Ну так вот, приходит однажды он в систему такой радостный, сияет и объявляет всем: «Я женился, ребята, поздравьте меня!» Все сразу стали его ругать, что он свадьбу зажал, просят невесту показать, хоть фотографию, а он начинает крутить, вертеть, и ничего не показывает. Правда, рассказал, что у его жены трехкомнатная квартира в центре, недалеко от улицы Гоголя, и что она очень интеллигентная женщина. Однако фотографию так и не показал, сказал, что нету фотографии. Наши чудачки стали строить разные предположения — одни сказали, что его баба на обезьяну похожа, другие, что он на настоящей обезьяне женился, а один наш комсорг так авторитетно заявил: «Ребята, наверняка жена ему в бабушки годится.» Может, он уже тогда все знал, он же с КГБ был связан, а может просто интуиция, но он оказался прав.
Однажды выходим мы из училища, а у дверей стоит бабуля, правда, одетая в хорошую шубу и подкрашенная, и даже волосы у нее не седые, а синие, такая бабушка с голубыми волосами, и когда увидела она нашего Вовика, тут же бросилась к нему, обняла, начала целовать, и они вместе ушли. Вовику, вроде бы, неудобно как-то было, он видел, что мы все это наблюдаем, но ничего сделать он не мог. Потом он всем стал рассказывать, как он ее любит и какая это умная женщина, как много она для него сделала. В общем, мы все долго охуевали. Потом, правда, привыкли, и уже внимание на все это обращать перестали. Какая разница, с кем он живет, некоторые наши духи вообще рассказывали, что с кошками трахались, было такое, а чем кошка лучше старухи?

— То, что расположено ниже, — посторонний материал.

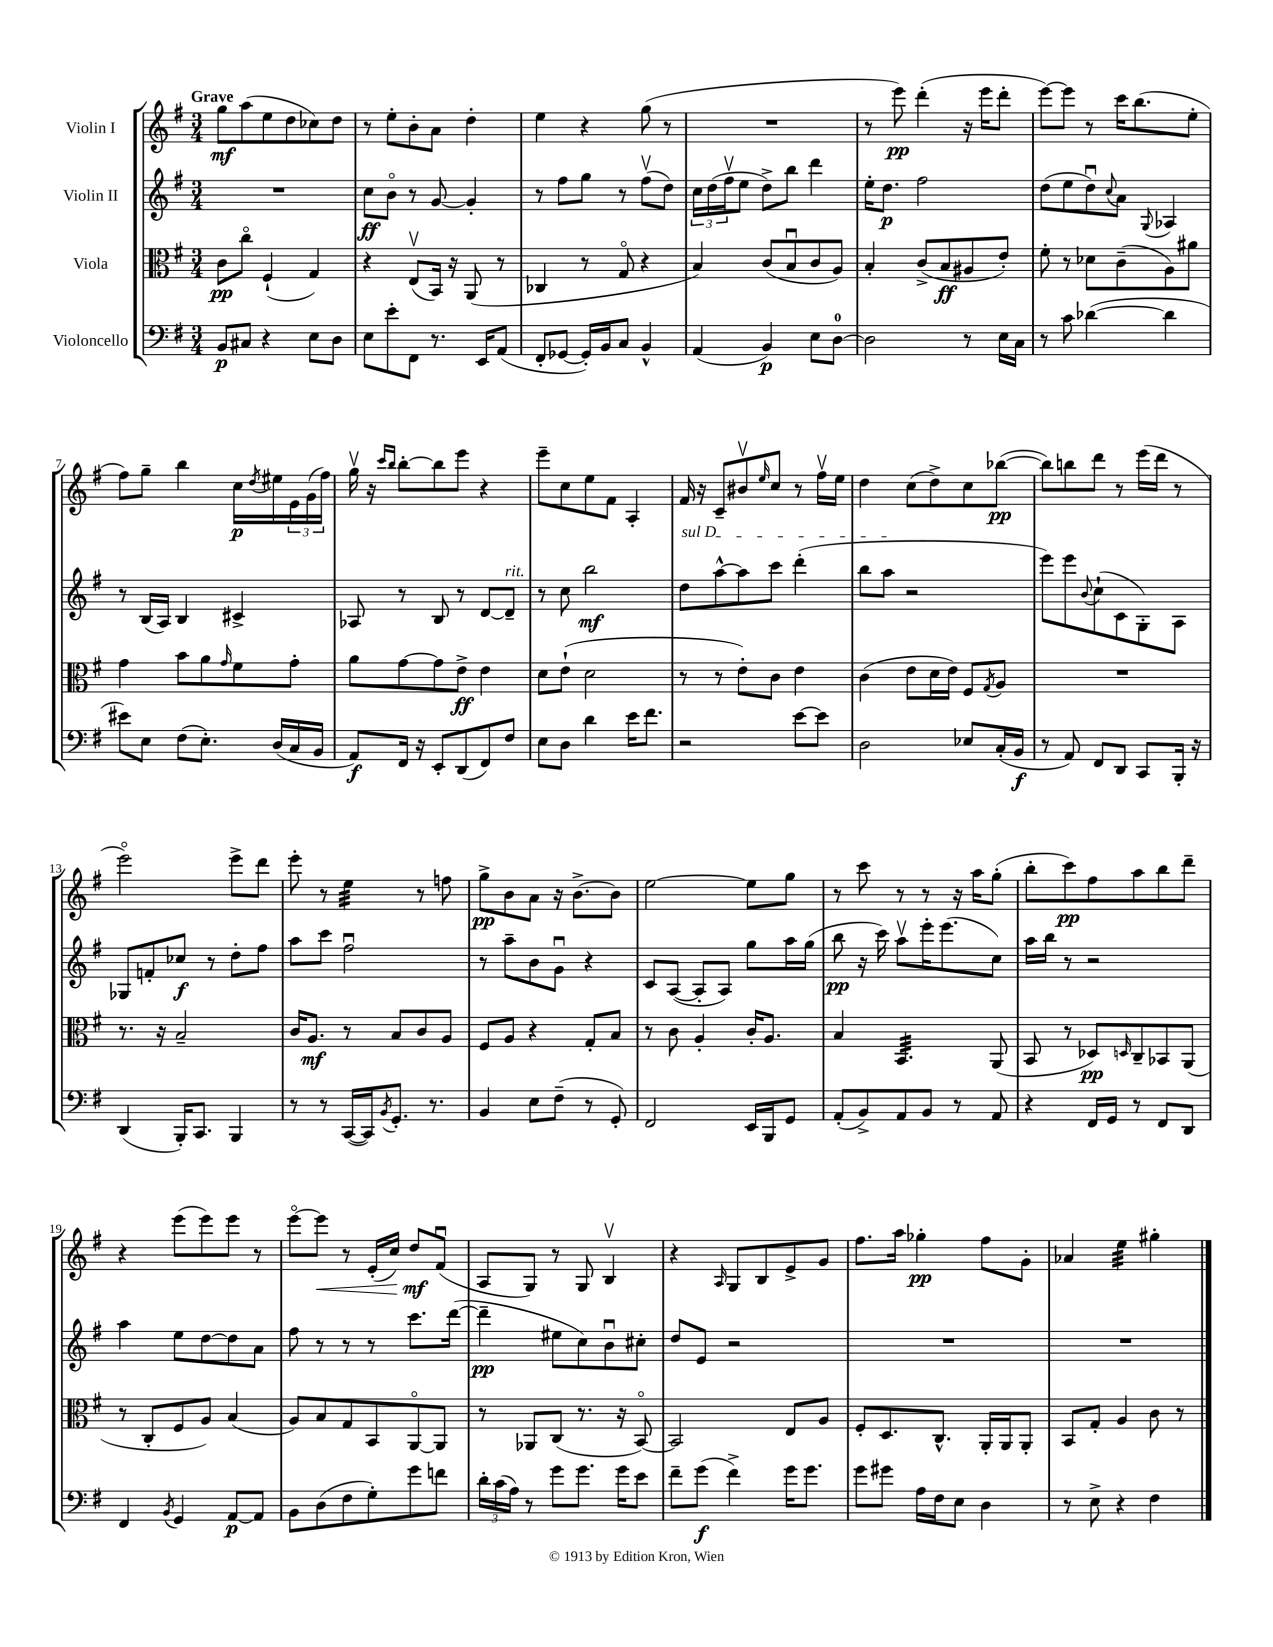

**kern	**kern	**kern	**kern
*staff4	*staff3	*staff2	*staff1
*clefF4	*clefC3	*clefG2	*clefG2
*k[f#]	*k[f#]	*k[f#]	*k[f#]
*M3/4	*M3/4	*M3/4	*M3/4
8BB	8c	2.r	8gg
8C#	8cco	.	(8aa
4r	(4F#`	.	8ee
.	.	.	8dd
8E	4G)	.	8cc-)
8D	.	.	8dd
=	=	=	=
8E	4r	8cc	8r
8e'	.	8bo	8ee'
8FF#	(8Ev	8r	8b'
8.r	16BB)	[8g	8a
.	16r	.	.
.	(8AA	4g']	4dd'
16EE	.	.	.
(8AA	8r	.	.
=	=	=	=
8FF#'	4C-	8r	4ee
[8GG-	.	8ff#	.
16GG-'])	8r	8gg	4r
16BB	.	.	.
8C	8Go	8r	.
4BB^^	4r	(8ff#v	(8gg
.	.	8dd)	8r
=	=	=	=
(4AA	4B)	24cc	2.r
.	.	(24dd	.
.	.	24ff#v	.
.	.	8ee	.
4BB)	(8c	8dd^)	.
.	8Bu	8bb	.
8E	8c	4ddd	.
[8D	8A)	.	.
=	=	=	=
2D]	4B'	16ee'	8r
.	.	8.dd	.
.	.	.	8eee)
.	(8c^	2ff#	(4ddd'
.	8B	.	.
8r	8A#	.	16r
.	.	.	16eee
16E	8e')	.	8ddd'
16C	.	.	.
=	=	=	=
8r	8f#'	(8dd	[8eee)
8c	8r	8ee	8eee]
([4d-	8d-	8ddu)	8r
.	.	8qqcc	.
.	(8c~	8a	16ccc
.	.	.	(8.bb
.	.	8qqG	.
4d-]	8A)	4A-	.
.	8a#	.	8ee'
=	=	=	=
8e#)	4g	8r	8ff#)
8E	.	(16B	8gg~
.	.	16A)	.
(8F#	8b	4B	4bb
8.E')	8a	.	.
.	16qqg	.	.
.	8f#	4c#^	16cc
.	.	.	8qdd
(16D	.	.	16ee#
16C	8g'	.	24e
.	.	.	(24g
16BB	.	.	.
.	.	.	24ff#)
=	=	=	=
8AA)	8a	8A-	16ggv
.	.	.	16r
.	.	.	16qqccc
.	.	.	16qqbb
16FF#	[8g	8r	[8bb'
16r	.	.	.
8EE'	8g]	8B	8bb]
(8DD	8e^	8r	8eee
8FF#)	4e	[8d	4r
8F#	.	8d~]	.
=	=	=	=
8E	8d	8r	8eee~
8D	(8e`	8cc	8cc
4d	2d	2bb	8ee
.	.	.	8f#
16e	.	.	4A'
8.f#	.	.	.
=	=	=	=
2r	8r	8dd	16f#
.	.	.	16r
.	8r	[8aa^^	8c~
.	8e')	8aa]	8b#v
.	.	.	16qqee
.	8c	8ccc	8cc
[8e	4e	(4ddd'	8r
8e]	.	.	16ff#v
.	.	.	16ee
=	=	=	=
2D	(4c	8bb	4dd
.	.	8aa	.
.	8e	2r	(8cc
.	16d	.	8dd^)
.	16e)	.	.
8E-	8F#	.	8cc
.	8qG	.	.
(16C'	8A	.	([8bb-
16BB	.	.	.
=	=	=	=
8r	2.r	8eee)	8bb-])
8AA)	.	8eee	8bb
.	.	8qqb	.
8FF#	.	(8cc`	8ddd
8DD	.	8c	8r
8CC	.	8G')	(16eee
.	.	.	16ddd
16BBB'	.	8A	8r
16r	.	.	.
=	=	=	=
(4DD	8.r	8G-	2eeeo)
.	.	8f'	.
.	16r	.	.
16BBB')	2B~	8cc-	.
8.CC	.	.	.
.	.	8r	.
4BBB	.	8dd'	8eee^
.	.	8ff#	8ddd
=	=	=	=
8r	16c	8aa	8eee'
.	8.A	.	.
8r	.	8ccc	8r
([16CC	8r	2ff#u	4ee
16CC])	.	.	.
8qBB	.	.	.
8.GG'	8B	.	.
.	8c	.	8r
8.r	.	.	.
.	8A	.	8ff
=	=	=	=
4BB	8F#	8r	8gg^
.	8A	8aa~	8b
8E	4r	8b	8a
(8F#~	.	8gu	16r
.	.	.	[8.b^
8r	8G'	4r	.
8GG')	8B	.	8b]
=	=	=	=
2FF#	8r	8c	[2ee
.	8c	([8A	.
.	4A'	8A']	.
.	.	8A)	.
16EE	16c'	8gg	8ee]
16BBB	8.A	.	.
8GG	.	16aa	8gg
.	.	(16gg	.
=	=	=	=
(8AA'	4B	8bb	8r
8BB^)	.	16r	8ccc
.	.	16ccc)	.
8AA	4.BB	8aav	8r
8BB	.	16eee'	8r
.	.	(8.eee	.
8r	.	.	16r
.	.	.	16aa
8AA	(8AA	8cc)	(8gg'
=	=	=	=
4r	8BB	16aa	8bb'
.	.	16bb	.
.	8r	8r	8ccc)
16FF#	8D-)	2r	8ff#
16GG	.	.	.
.	16qqD	.	.
8r	8C~	.	8aa
8FF#	8BB-	.	8bb
8DD	(8AA	.	8ddd~
=	=	=	=
4FF#	8r	4aa	4r
.	8C'	.	.
8qBB	.	.	.
4GG	8F#	8ee	(8eee
.	8A)	[8dd	8eee)
[8AA	(4B	8dd]	8eee
8AA]	.	8a	8r
=	=	=	=
8BB	8A)	8ff#	[8eeeo
(8D	8B	8r	8eee]
8F#	8G	8r	8r
8G')	8BB	8r	(16e'
.	.	.	16cc)
8g	[8AAo	8.ccc	8dd
8f	8AA]	.	(8f#u
.	.	([16ddd	.
=	=	=	=
24d'	8r	4ddd~]	8A
(24c	.	.	.
24A)	.	.	.
8r	8AA-	.	8G)
8g	(8C	8ee#	8r
8.g	8.r	8cc)	8G
.	.	8bu	4Bv
16g	16r	.	.
8e	[8BBo)	8cc#'	.
=	=	=	=
8f#~	2BB]	8dd	4r
(8g	.	8e	.
.	.	.	16qqA
4f#^)	.	2r	8G
.	.	.	8B
16g	8E	.	8e^
8.g	.	.	.
.	8A	.	8g
=	=	=	=
8g	8F#'	2.r	8.ff#
8g#	8.D	.	.
.	.	.	16aa
16A	.	.	4gg-'
16F#	8.C^^	.	.
8E	.	.	.
4D	16AA'	.	8ff#
.	16AA	.	.
.	8AA'	.	8g'
=	=	=	=
8r	8BB	2.r	4a-
8E^	8G'	.	.
4r	4A	.	4ee
4F#	8c	.	4gg#'
.	8r	.	.
==	==	==	==
*-	*-	*-	*-
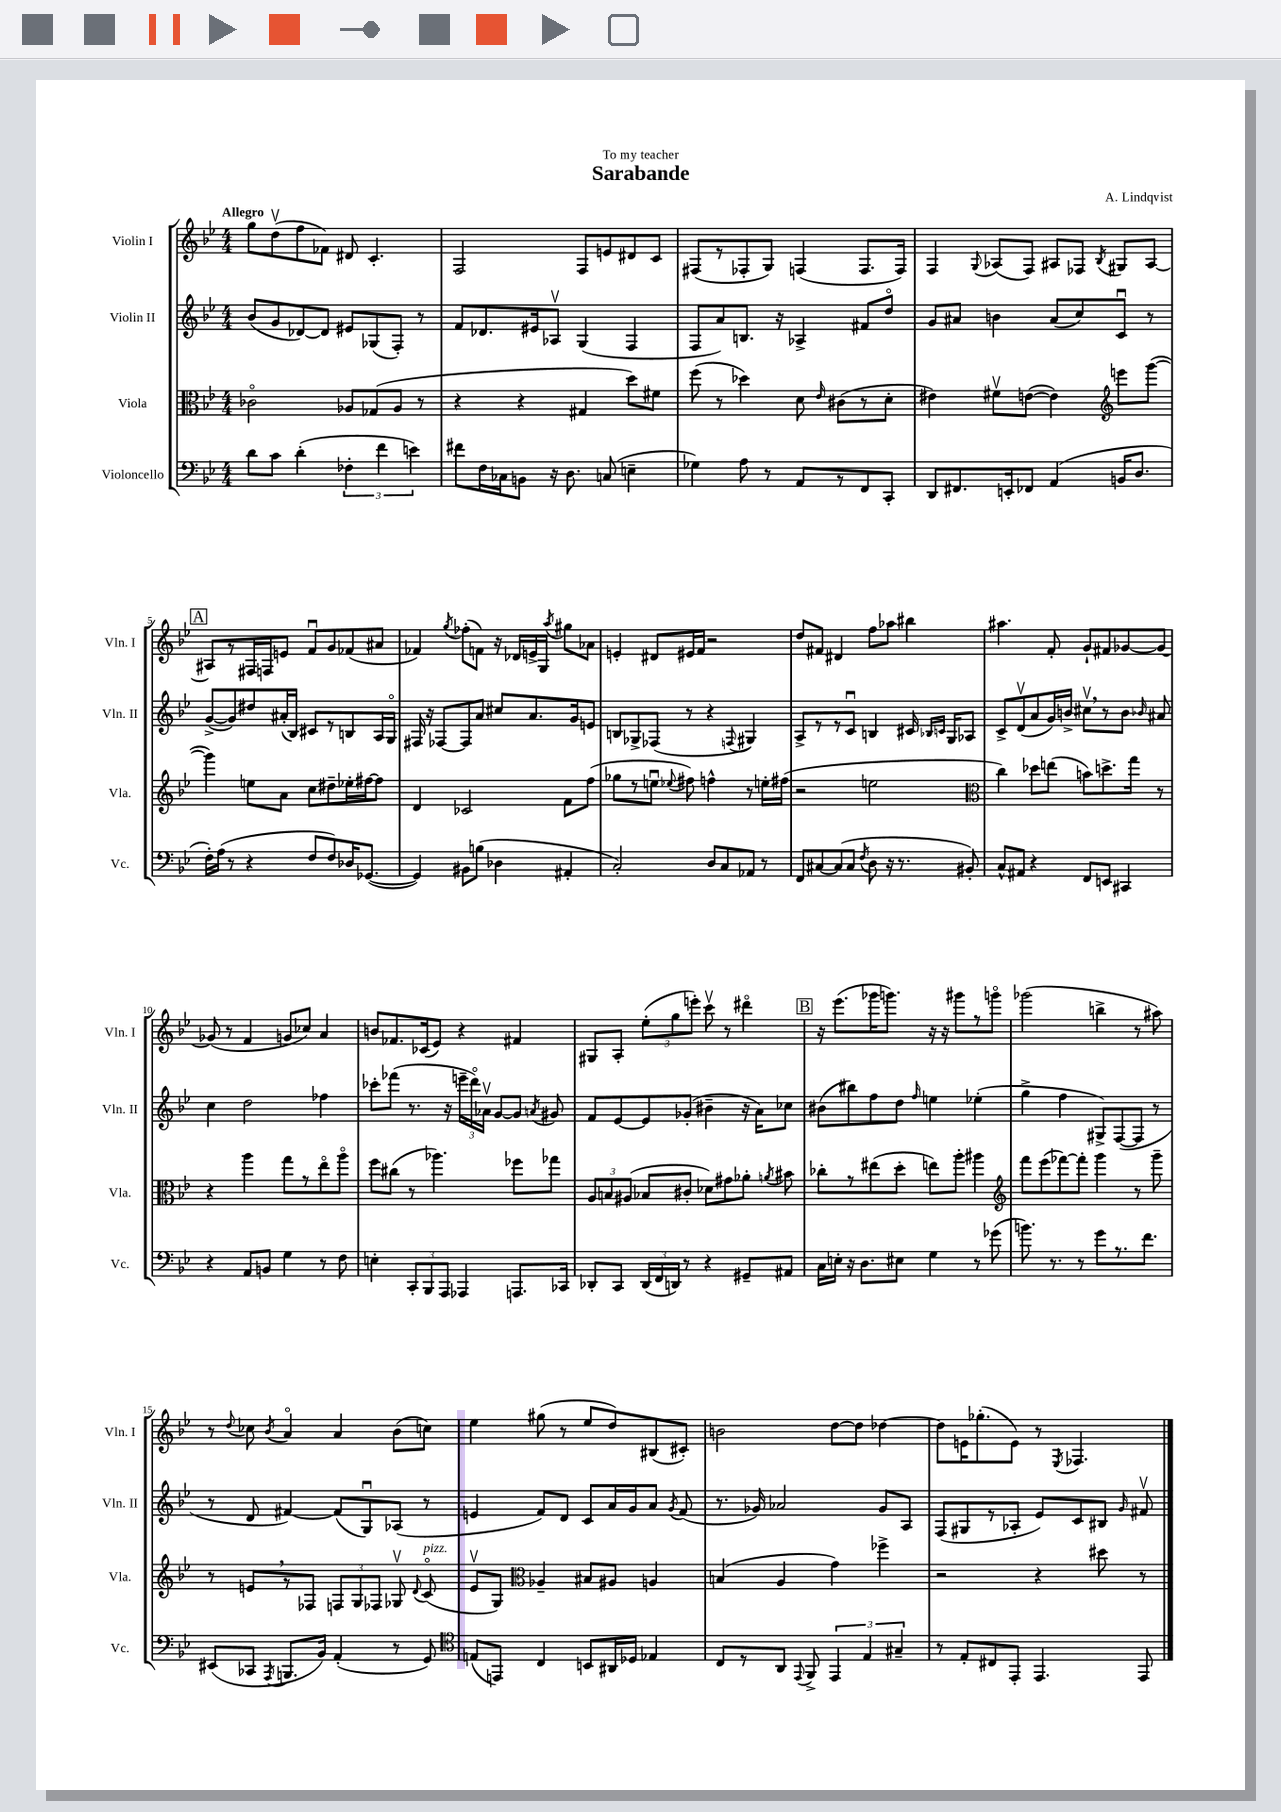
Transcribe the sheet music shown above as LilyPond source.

\header { title = "Sarabande" composer = "A. Lindqvist" dedication = "To my teacher" }
<<
\new StaffGroup <<
\new Staff = "s0" \with { instrumentName = "Violin I" shortInstrumentName = "Vln. I" } {
    \clef treble \key bes \major \numericTimeSignature \time 4/4 \tempo "Allegro"
    \autoBeamOff g''8[ d''8\upbow( f''8 fes'8]) dis'8 c'4.-. |
    f2 f8[ e'8 dis'8 c'8] |
    fis8[( r8 fes8-. g8]) f4( f8.[ f16]) |
    f4 \appoggiatura { g8 } aes8[( f8]) ais8[ fes8] \acciaccatura { bes8 } gis8[ ais8]~ |
    \mark \markup { \box "A" } ais8[ r8 fis16 f16 e'8] f'8[\downbow g'8 fes'8( ais'8] |
    fes'4) \acciaccatura { g''8 } fes''8[-.( f'8]) r16 des'16[ e'16-> g16] \acciaccatura { a''8 } gis''8[ aes'8] |
    e'4-. dis'8[ eis'16 f'16] r2 |
    d''8[ fis'8] dis'4 f''8[ aes''8] bis''4 |
    ais''4. f'8-. g'8[-! fis'8 ges'8~ ges'8]~ |
    ges'8( r8 f'4 g'8[ ces''8]) a'4 |
    b'8[ fes'8. ces'16( ees'8]) r4 fis'4 |
    gis8[ a8]-. \tuplet 3/2 { ees''8[-.( g''8 e'''8]-.) } c'''8\upbow r8 dis'''4\flageolet |
    \mark \markup { \box "B" } r16 ees'''8.[( ges'''16 g'''8.]) r16 r16 gis'''8[ r8 g'''8]\flageolet |
    ges'''2( b''4-> r8 ais''8) |
    r8 \appoggiatura { d''8 } ces''8 \acciaccatura { bes'8 } a'4\flageolet a'4 bes'8[( c''8]) |
    ees''4 gis''8( r8 ees''8[ d''8) bis8( cis'8]-.) |
    b'2 d''8[~ d''8] des''4~ |
    des''8[ e'16 ges''8.-.( e'8]) r8 \acciaccatura { ees8 } fes4. \bar "|." |
}
\new Staff = "s1" \with { instrumentName = "Violin II" shortInstrumentName = "Vln. II" } {
    \clef treble \key bes \major \numericTimeSignature \time 4/4
    \autoBeamOff bes'8[( g'8 des'8~) des'8] eis'8[ ges8( f8]-.) r8 |
    f'8[ des'8. eis'16 aes8]\upbow g4( f4 |
    f8[ a'8) b8.] r16 aes4-> fis'8[ d''8]\flageolet |
    g'8[ ais'8] b'4 ais'8[( c''8) c'8]\downbow r8 |
    \mark \markup { \box "A" } g'8[~->( g'8) dis''8 ais'16-.( bes16]) cis'8[ r8 b8 a16 g16]\flageolet |
    fis16 r16 fes8[~ fes8 a'8] cis''8[ a'8. g'16 e'8] |
    b8[ ges8-> fes8]( r8 r4 \appoggiatura { f8 } gis4) |
    a8[-> r8 r8 c'8]\downbow b4 cis'16 \grace { bes16[ c'16] } g16[ aes8] |
    c'8[-> d'8\upbow( a'8 g'16) b'16]-> cis''8[\upbow \breathe r8 b'8] \grace { bes'16 } ais'8 |
    c''4 d''2 fes''4 |
    ces'''8[-. fes'''8]( r8. r16 \tuplet 3/2 { e'''16[-- d'''16\flageolet) aes'16]\upbow } g'8[~ g'8] \acciaccatura { a'8 } gis'8 |
    f'8[ ees'8~ ees'8 ges'8]-.( bis'4-- r16 a'16[) ces''8] |
    \mark \markup { \box "B" } bis'8[( bis''8) f''8 d''8] \grace { f''16 } e''4 ees''4-.( |
    g''4-> f''4 gis8[->) f8~( f8] r8 |
    r8 d'8 fis'4~) fis'8[( g8\downbow) aes8]( r8 |
    e'4 f'8[) d'8] c'8[ a'16 g'16 a'8] \acciaccatura { g'8 } f'8( |
    r8. ges'16) aes'2 ges'8[ a8] |
    f8[( gis8 r8 aes8]-. ees'8[) c'8 bis8] \grace { g'16 } fis'8\upbow \bar "|." |
}
\new Staff = "s2" \with { instrumentName = "Viola" shortInstrumentName = "Vla." } {
    \clef alto \key bes \major \numericTimeSignature \time 4/4
    \autoBeamOff ces'2\flageolet aes8[ ges8( aes8] r8 |
    r4 r4 gis4 d''8[) fis'8] |
    f''8( r8 des''4) d'8 \grace { ees'16 } cis'8[( r8 d'8]-. |
    eis'4) fis'8[\upbow e'8]~( e'4) \clef treble e'''8[ g'''8]~( |
    \mark \markup { \box "A" } g'''4) e''8[ a'8] c''8[ dis''8-- ees''16-. fis''16~ fis''8] |
    d'4 ces'2 f'8[ f''8]( |
    ges''8[ r8 e''8]\downbow \appoggiatura { ees''8 } fis''8) f''4-^ r8 e''16[-. fis''16]( |
    r2 e''2 |
    \clef alto c''4) des''8[ e''8]( b'8[) d''8.-> g''16] r8 |
    r4 a''4 g''8[ r8 ees''8\flageolet a''8]\flageolet |
    f''8[ cis''8]( r8 aes''4.) fes''8[ ges''8] |
    \tuplet 3/2 { a8[ b8 ais8]( } bes8[ cis'8]-. des'8[) gis'8 aes'8]-. \acciaccatura { a'8 } bis'8 |
    \mark \markup { \box "B" } ces''8[-. r8 eis''8( d''8]-. e''8[) a''8]-. ais''4 |
    \clef treble f'''8[ ees'''8( fes'''8~) fes'''8]-. g'''4 r8 g'''8-- |
    r8 e'8[ \breathe r8 fes8] \tuplet 3/2 { f8[ g8 fes8] } ges8\upbow \appoggiatura { d'8 } c'8\flageolet^\markup { \italic "pizz." }( |
    ees'8[\upbow g8]) \clef alto aes4-- bis8[ ais8] a4 |
    b4( a4 g'4) fes''4-> |
    r2 r4 dis''8 r8 \bar "|." |
}
\new Staff = "s3" \with { instrumentName = "Violoncello" shortInstrumentName = "Vc." } {
    \clef bass \key bes \major \numericTimeSignature \time 4/4
    \autoBeamOff d'8[ c'8] d'4-.( \tuplet 3/2 { fes4-. f'4 e'4) } |
    fis'8[ f16 ces16 b,8] r16 d8. c8( e4-- |
    ges4) a8 r8 a,8[ r8 f,8 c,8]-. |
    d,8[ fis,8. e,16-. fes,8] a,4( b,16[ d8.] |
    \mark \markup { \box "A" } f16[-.) a16]( r8 r4 f8[ f8) des16 ges,8.]~( |
    ges,4) bis,8[ b8]( des4 ais,4-. |
    c2-.) d8[ c8 aes,8] r8 |
    f,8[ cis8~ cis8( cis8] \acciaccatura { f8 } d8 r16 r8. bis,8-.) |
    c8[-^ ais,8] r4 f,8[ e,8] cis,4 |
    r4 a,8[ b,8] g4 r8 f8 |
    e4-. \tuplet 3/2 { c,8[-. bes,,8 a,,8] } aes,,4 a,,8.[ ces,16] |
    des,8[-. c,8] \tuplet 3/2 { des,16[( f,16 d,16]) } r8 r4 gis,8[-- ais,8] |
    \mark \markup { \box "B" } c16[ e16]-. r16 d8.[ eis8] g4 r8 ges'8( |
    b'8.) r8. r8 g'8[ r8. f'8.] |
    eis,8[( ces,8] \acciaccatura { a,,8 } b,,8.[ bes,16]) a,4-.( r8 g,8) |
    \clef tenor e8[( e,8]) c4 b,8[ ais,16 des16] ees4 |
    c8[ r8 a,8] \appoggiatura { ees,8 } f,8-> \tuplet 3/2 { ees,4 ees4 gis4-- } |
    r8 ees8[-. cis8 ees,8]-. ees,4. ees,8 \bar "|." |
}
>>
>>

А Вовик постепенно отъелся и даже зубы себе вставил, точнее, его старуха ему вставила, и стал прилично выглядеть. Он приобрел такую уверенность в себе, что даже разговаривать стал со всеми басом и поглядывать свысока на своих товарищей по курсу. Мне все это, конечно, не нравилось — что-то в этом во всем было противоестественное, неприятное, аморальное. Все же молодой человек должен себе молодую бабу искать, а не на старухе жениться, да еще ради того, чтобы хорошее распределение получить.
Учился он, правда, не так плохо, все экзамены сдавал, и вот постепенно подошли выпускные экзамены, стали решать вопрос о распределении. И тут вдруг вызывает его к себе комсорг и говорит: «Курсант, нам стало известно, что вы женаты на ленинградке. Не могли бы вы представить документы о регистрации брака?» А он уже давно эти документы принес, как только в ЗАГСе зарегистрировался, и теперь был в большом недоумении. Комсорг же продолжает ему на психику давить: «Кажется, ваша супруга постарше, чем вы?» Вовик ему говорит, что да, постарше, но это любовь, а уж любви все возрасты покорны, об этом даже в песне поется. А комсорг ему в ответ: «Я тебе сейчас этим стулом промеж рог как въебу, тогда ты у меня сразу свою любовь забудешь!» — и показывает ему головой на стул, что справа от стола стоял, чудачок едва успел из кабинета выскочить.